__取り組む課題__
1. ファイナンスに関する文章から、「新たに設備投資をしようと思っ」で始まり「ナンスでは普通に登場します。」に至るまでの部分を、一字も変えずに抜き出して返せ。
2. 位置情報の記録のうち、「sub-region: Albemarle County」を含む行から始まり「city: Conde」を含む行までを、「longitude」を「lng」に書き換えて示せ。両端の行も含めてこの範囲だけを出し、ほかの箇所は一切変えないこと。

__本文抜粋__
+ + + + +

今まで取り扱ってきた財務会計や管理会計については、「自社」の「過去の事象」だったり、「過去の事象に基づいた未来の意思決定」という分野でした。

このように会計は基本的に「過去」+「自社」の事象をメインに扱います。

しかしながら、ビジネスは「自社」で完結することはなく、常に「他社」および「未来」が存在することとなります。

考えてみれば当然で、ビジネスはこれから利益をどう上げていくかは「未来」の話で、「過去」どんなに利益を上げていても、それだけでは未来永劫の繁栄の保証にはなりませんよね。

ここで、会計のメインである「過去」とビジネスの「未来」を会計の側面からつなぐものがファイナンスという学問になります。

今回はファイナンスを役立てる前の基礎知識となります。それではいってみましょう。

このブログはこんなブログ
このブログは「グローバル×会計専門性」を目指す人を対象に、「米国公認会計士の魅力やキャリア情報、及び「グローバル×会計専門性」というキャリアを歩むうえで役に立つノウハウが得られる」というコンセプトで運営しています。
前提知識はゼロかつ初心者向けの記事のため、「グローバル×会計専門性」のキャリアを目指すつもりがない方でも、会計のエッセンスの理解に役立つ記事の執筆を心掛けています。
ご参考にして頂ければ幸いです。

ファイナンスとは?

ファイナンスは、統計学の知識をベースにキャッシュフローに焦点をおいた学問で、企業の未来の投資の意思決定に貢献しています

なぜキャッシュフローに焦点をおくのかな?

直感的にもわかると思いますが、ビジネスはキャッシュに一番重点を置いているからです。

例えば、掛けで売上をいくら上げても、その掛け金を回収できなければ売上はゼロに等しいですよね。

新たに設備投資をしようと思っても、手元にキャッシュがなければどうしようもありませんよね。

一方、会計は発生主義に基づき、期間を一定に区切った「利益」を重視しますので、対照的ですね。

ファイナンスは難解な統計学に基づいている学問ですので、難しいのは間違いないですが、先人たちが導いてくださった結論を上手に利用しながら、実務で応用していくのはそれほど難しいことではないかと思います。

EBIT、EBITDAとは?

EBIT(イービット)やEBITDA(イービッダー)という用語はどこかで聞いたことがあるかもしれません。これらはファイナンスでは普通に登場します。

+ + + + +

__元データ__
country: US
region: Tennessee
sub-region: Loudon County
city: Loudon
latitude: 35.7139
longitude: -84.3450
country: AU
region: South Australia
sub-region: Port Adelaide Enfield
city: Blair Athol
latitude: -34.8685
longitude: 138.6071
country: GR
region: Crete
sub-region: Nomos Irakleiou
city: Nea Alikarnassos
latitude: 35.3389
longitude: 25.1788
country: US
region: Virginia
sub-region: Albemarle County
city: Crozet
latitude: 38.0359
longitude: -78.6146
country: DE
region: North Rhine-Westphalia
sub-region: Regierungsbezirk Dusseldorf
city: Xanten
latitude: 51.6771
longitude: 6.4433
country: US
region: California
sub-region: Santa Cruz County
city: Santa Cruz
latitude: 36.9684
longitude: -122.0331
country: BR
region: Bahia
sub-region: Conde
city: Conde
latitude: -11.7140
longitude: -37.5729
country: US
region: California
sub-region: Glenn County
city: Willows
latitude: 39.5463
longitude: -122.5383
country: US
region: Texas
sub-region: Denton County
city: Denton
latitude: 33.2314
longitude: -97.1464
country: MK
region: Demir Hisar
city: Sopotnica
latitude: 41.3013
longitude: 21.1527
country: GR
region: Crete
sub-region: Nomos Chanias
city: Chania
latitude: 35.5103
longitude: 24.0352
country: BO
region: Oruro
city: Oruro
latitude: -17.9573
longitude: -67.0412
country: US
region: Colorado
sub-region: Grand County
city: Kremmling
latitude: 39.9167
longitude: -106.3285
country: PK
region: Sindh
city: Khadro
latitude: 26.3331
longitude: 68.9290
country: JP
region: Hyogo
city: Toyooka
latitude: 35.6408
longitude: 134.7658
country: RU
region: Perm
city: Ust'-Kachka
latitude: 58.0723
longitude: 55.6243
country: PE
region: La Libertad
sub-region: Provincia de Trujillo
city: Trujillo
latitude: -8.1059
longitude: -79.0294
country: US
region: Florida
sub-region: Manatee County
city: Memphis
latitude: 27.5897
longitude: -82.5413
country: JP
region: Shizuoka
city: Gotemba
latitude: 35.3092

+ + + + +

__解答例__
1.
新たに設備投資をしようと思っても、手元にキャッシュがなければどうしようもありませんよね。

一方、会計は発生主義に基づき、期間を一定に区切った「利益」を重視しますので、対照的ですね。

ファイナンスは難解な統計学に基づいている学問ですので、難しいのは間違いないですが、先人たちが導いてくださった結論を上手に利用しながら、実務で応用していくのはそれほど難しいことではないかと思います。

EBIT、EBITDAとは?

EBIT(イービット)やEBITDA(イービッダー)という用語はどこかで聞いたことがあるかもしれません。これらはファイナンスでは普通に登場します。

2.
sub-region: Albemarle County
city: Crozet
latitude: 38.0359
lng: -78.6146
country: DE
region: North Rhine-Westphalia
sub-region: Regierungsbezirk Dusseldorf
city: Xanten
latitude: 51.6771
lng: 6.4433
country: US
region: California
sub-region: Santa Cruz County
city: Santa Cruz
latitude: 36.9684
lng: -122.0331
country: BR
region: Bahia
sub-region: Conde
city: Conde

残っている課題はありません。